Discussion of endothelial dysfunction and vascular damage in ME/CFS and Long COVID generally focuses on how leakages from dysfunctional blood vessels lead to reduced blood flow, which has many consequences, including reduced oxygenation of muscles and reduced cerebral brain flow. As researchers study this phenomenon, I would encourage consideration of the additional possibility that the leaking fluid causes independent damage. Lipedema researchers have found that leakages from microangiopathic blood vessels cause an excess of interstitial fluid that stimulates the formation of subcutaneous adipose tissue [3], which generates hypoxic conditions and becomes fibrotic, contributing to pain and inflammation [4].

I hypothesize that a similar process happens when fluid leaks from faulty blood vessels in ME/CFS, possibly exacerbated by endothelial dysfunction in lymphatic vessels that inhibit the fluid’s removal, causing widespread pain and inflammation. This mechanism appears most pronounced among people with hypermobility or other connective tissue disorders, a common trait among people with both ME/CFS and lipedema.

My daughter experiences pain from fibrotic adipose tissue as well as what appears to be nerve compression from accumulated interstitial / lymphatic fluid. Manual lymphatic drainage, the squeezing of affected tissue, and the manual break-up of fibrotic adipose tissue have helped to ameliorate these symptoms.

In my daughter, I have also observed impaired drainage of fluid from the glymphatic system, both at the cribriform plate and down her spine. Could this be related to damaged lymphatic vessels or blockages from fibrotic adipose tissue?

Like many people with moderate or severe ME/CFS, my daughter struggles to recover from even small amounts of physical exertion. In addition to mitigating her pain, manual lymphatic drainage and the squeezing of affected tissue greatly accelerates this recovery process. We have observed a direct dose–response relationship: the more exercise, the more fluid is present in her tissues, and the more manual draining / squeezing is necessary for her to recover.

Based on this experience, I hypothesize that excess interstitial fluid resulting from dysfunctional blood and lymphatic vessels contributes to the experience of post-exertional malaise, with fluid literally drowning affected tissue, leading to hypoxic conditions and inflammation. Possible explanations for the increased interstitial fluid are increases in blood pressure during physical exertion, hypermobile joints going out of place, prompting localized increases in interstitial fluid, and increases in cortisol that generate an increase in fluid and blood volume. Increases in fluid leakage due to elevated cortisol levels may also explain why some people with ME/CFS feel worse when stressed or anxious. The role of cortisol (or another mediator with fluid retaining properties) may explain why cognitive exertion can also generate post-exertional malaise. When present, elevated estrogen levels may exacerbate leakage by increasing fluid volume.

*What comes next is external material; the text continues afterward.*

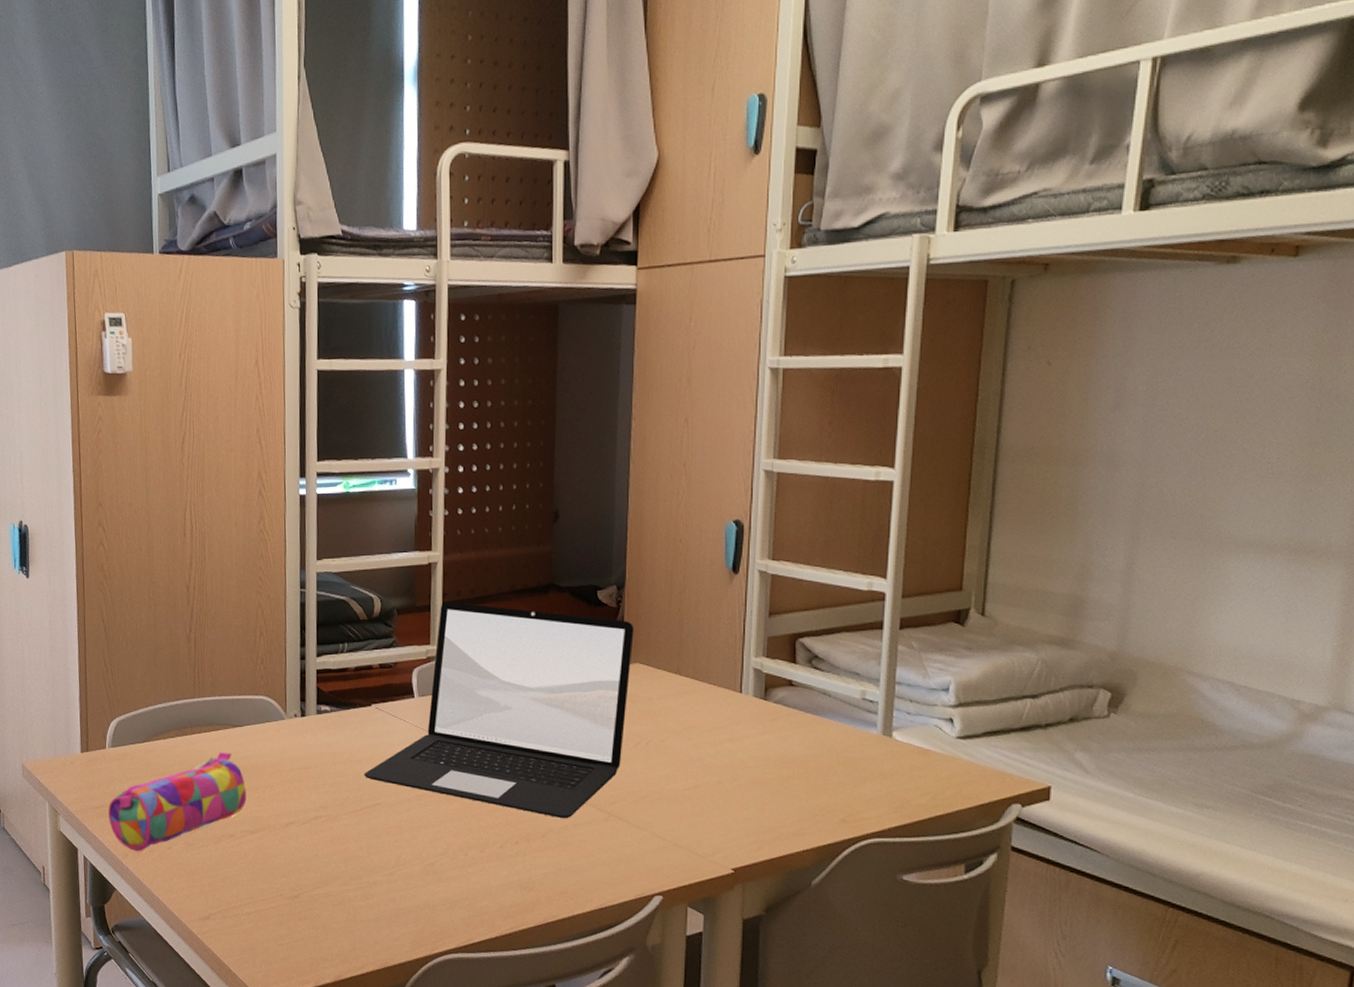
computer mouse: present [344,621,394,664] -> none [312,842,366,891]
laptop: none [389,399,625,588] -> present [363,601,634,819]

I am not sure why there is typically a delay between physical exertion and the experience of the most acute symptoms of post-exertional malaise. One possibility is that it takes time for the tissue inundated with fluid to feel the full effects of the hypoxic conditions. Another possibility is that a biphasic reaction triggered during physical exertion leads to the release of a mediator that causes heightened endothelial dysfunction and fluid release.

Further research is needed into the causes of endothelial dysfunction and damage (in addition to initial infection and inflammatory overreaction, consider major “crashes,” mast cell activations, surgeries and microclots as additional contributors) and appropriate treatment.